Word for word, restate the lines from the start of the data down to the line with "the dark gray rock at [232,410], 7340", both included.
'''
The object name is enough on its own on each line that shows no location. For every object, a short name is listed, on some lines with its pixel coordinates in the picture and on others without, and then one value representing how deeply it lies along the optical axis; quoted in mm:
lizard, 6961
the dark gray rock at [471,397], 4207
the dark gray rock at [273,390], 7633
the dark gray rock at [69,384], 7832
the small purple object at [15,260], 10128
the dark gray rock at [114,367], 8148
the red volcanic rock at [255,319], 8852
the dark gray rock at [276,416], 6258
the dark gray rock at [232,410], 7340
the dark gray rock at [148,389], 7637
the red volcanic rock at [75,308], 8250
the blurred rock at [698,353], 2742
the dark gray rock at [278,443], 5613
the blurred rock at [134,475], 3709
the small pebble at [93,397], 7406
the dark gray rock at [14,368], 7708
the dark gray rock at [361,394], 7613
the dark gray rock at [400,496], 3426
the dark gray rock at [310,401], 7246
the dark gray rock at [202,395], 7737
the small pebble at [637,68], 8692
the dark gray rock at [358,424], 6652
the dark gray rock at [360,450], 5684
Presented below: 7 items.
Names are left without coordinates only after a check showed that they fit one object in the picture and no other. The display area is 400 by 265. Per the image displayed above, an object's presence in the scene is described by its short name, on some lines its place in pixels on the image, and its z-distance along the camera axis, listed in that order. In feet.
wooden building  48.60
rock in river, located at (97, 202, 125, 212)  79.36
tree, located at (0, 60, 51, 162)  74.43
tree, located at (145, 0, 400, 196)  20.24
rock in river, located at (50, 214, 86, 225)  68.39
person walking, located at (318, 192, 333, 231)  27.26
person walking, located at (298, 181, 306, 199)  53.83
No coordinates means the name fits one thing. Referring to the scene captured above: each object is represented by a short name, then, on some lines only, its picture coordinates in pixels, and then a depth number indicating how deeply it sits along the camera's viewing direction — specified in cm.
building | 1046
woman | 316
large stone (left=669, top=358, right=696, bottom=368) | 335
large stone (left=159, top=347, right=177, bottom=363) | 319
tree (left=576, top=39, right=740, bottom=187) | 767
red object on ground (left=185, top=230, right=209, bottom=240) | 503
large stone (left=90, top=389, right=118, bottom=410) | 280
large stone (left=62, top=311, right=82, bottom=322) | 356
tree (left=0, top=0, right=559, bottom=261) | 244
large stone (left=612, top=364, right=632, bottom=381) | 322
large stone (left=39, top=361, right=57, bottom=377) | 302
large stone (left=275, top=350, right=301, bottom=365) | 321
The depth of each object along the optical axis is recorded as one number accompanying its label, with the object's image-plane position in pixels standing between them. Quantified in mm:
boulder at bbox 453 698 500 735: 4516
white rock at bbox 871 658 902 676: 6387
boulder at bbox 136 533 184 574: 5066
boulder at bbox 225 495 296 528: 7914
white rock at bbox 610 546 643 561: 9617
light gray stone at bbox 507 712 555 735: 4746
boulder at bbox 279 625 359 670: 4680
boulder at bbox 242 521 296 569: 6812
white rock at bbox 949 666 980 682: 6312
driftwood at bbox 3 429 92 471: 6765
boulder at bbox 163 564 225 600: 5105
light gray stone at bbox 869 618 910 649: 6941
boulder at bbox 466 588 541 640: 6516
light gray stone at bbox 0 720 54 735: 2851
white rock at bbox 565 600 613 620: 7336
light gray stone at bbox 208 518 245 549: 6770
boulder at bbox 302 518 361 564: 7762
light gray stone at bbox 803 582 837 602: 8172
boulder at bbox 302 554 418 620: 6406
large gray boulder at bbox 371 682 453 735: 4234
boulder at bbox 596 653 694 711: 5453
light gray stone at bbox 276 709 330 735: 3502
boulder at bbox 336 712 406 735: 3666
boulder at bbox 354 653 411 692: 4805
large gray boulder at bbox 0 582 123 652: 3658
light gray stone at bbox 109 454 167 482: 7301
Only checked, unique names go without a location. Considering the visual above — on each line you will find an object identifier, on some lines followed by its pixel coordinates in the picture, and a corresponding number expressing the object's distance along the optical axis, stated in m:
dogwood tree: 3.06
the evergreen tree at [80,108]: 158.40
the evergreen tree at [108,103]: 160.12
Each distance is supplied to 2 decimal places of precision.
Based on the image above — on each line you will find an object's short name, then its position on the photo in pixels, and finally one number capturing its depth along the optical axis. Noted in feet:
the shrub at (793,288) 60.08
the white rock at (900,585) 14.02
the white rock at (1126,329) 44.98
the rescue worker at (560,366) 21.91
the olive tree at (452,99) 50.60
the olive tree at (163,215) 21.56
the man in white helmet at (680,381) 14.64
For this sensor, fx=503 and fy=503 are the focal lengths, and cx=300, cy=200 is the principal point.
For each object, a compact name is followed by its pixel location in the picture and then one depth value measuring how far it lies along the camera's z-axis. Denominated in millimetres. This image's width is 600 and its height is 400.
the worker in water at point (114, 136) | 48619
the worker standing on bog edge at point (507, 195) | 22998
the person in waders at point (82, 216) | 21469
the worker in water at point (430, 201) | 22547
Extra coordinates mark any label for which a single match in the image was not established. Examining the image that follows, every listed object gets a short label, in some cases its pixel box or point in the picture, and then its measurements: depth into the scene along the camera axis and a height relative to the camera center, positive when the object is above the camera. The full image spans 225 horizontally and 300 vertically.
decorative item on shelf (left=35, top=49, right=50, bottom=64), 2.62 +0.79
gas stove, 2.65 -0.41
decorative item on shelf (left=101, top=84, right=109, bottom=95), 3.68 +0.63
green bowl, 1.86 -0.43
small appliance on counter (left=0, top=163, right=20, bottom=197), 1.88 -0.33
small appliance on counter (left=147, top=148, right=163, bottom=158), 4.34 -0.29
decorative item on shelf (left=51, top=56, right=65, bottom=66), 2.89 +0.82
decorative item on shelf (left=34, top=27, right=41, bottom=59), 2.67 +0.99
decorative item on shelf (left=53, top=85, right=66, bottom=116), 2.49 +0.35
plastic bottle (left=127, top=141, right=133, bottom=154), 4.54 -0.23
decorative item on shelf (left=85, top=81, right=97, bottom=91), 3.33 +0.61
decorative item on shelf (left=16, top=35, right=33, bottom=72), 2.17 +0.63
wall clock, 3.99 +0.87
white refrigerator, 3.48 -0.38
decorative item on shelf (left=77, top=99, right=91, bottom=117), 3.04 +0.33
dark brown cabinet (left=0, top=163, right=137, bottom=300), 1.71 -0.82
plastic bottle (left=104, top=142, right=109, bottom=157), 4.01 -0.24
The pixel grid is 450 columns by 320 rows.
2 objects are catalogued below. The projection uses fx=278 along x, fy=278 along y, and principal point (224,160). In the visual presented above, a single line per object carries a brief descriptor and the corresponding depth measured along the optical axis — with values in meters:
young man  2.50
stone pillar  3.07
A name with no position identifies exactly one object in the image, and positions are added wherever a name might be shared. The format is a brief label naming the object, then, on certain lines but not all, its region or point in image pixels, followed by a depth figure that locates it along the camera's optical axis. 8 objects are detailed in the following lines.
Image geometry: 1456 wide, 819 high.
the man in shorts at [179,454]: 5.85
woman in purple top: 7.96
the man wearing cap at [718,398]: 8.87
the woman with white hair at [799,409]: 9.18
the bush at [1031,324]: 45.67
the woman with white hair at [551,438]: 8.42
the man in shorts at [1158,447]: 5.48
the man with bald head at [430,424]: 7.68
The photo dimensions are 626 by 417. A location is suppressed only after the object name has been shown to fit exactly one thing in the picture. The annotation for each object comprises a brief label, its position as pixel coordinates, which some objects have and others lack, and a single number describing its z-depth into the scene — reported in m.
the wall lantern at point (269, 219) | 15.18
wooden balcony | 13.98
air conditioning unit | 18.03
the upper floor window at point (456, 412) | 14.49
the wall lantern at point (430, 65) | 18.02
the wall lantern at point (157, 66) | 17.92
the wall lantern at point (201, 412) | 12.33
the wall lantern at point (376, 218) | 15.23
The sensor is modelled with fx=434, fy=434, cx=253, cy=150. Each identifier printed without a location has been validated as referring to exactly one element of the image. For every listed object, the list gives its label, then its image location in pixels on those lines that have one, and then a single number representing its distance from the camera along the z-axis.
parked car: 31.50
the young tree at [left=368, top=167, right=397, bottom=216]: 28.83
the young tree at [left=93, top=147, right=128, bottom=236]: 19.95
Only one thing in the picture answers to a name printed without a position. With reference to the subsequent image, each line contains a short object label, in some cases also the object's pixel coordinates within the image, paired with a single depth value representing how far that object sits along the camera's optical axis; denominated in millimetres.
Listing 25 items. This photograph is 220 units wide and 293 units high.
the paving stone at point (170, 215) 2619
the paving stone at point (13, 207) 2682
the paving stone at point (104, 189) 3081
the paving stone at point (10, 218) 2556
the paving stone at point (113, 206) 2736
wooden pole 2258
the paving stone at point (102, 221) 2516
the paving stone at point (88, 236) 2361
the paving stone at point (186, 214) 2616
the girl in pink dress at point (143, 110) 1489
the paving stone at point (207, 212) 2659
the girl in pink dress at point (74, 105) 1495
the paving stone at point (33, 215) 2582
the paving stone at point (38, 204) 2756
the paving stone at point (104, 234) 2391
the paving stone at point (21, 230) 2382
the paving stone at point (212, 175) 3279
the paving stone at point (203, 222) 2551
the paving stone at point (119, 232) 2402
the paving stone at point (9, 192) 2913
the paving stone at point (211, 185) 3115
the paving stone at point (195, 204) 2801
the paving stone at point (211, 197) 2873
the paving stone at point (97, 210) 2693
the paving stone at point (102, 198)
'''
◆ Answer to the problem
The object name is enough on its own on each line that shows no location. For every object, a short name is listed, on some lines with its pixel coordinates in the picture and on others without, and then one value representing how deeply it lies along the optical axis; quoted in mm:
lizard, 6961
the dark gray rock at [471,397], 4207
the dark gray rock at [273,390], 7633
the dark gray rock at [69,384], 7832
the small purple object at [15,260], 10128
the dark gray rock at [114,367], 8148
the red volcanic rock at [255,319], 8852
the dark gray rock at [276,416], 6258
the dark gray rock at [232,410], 7340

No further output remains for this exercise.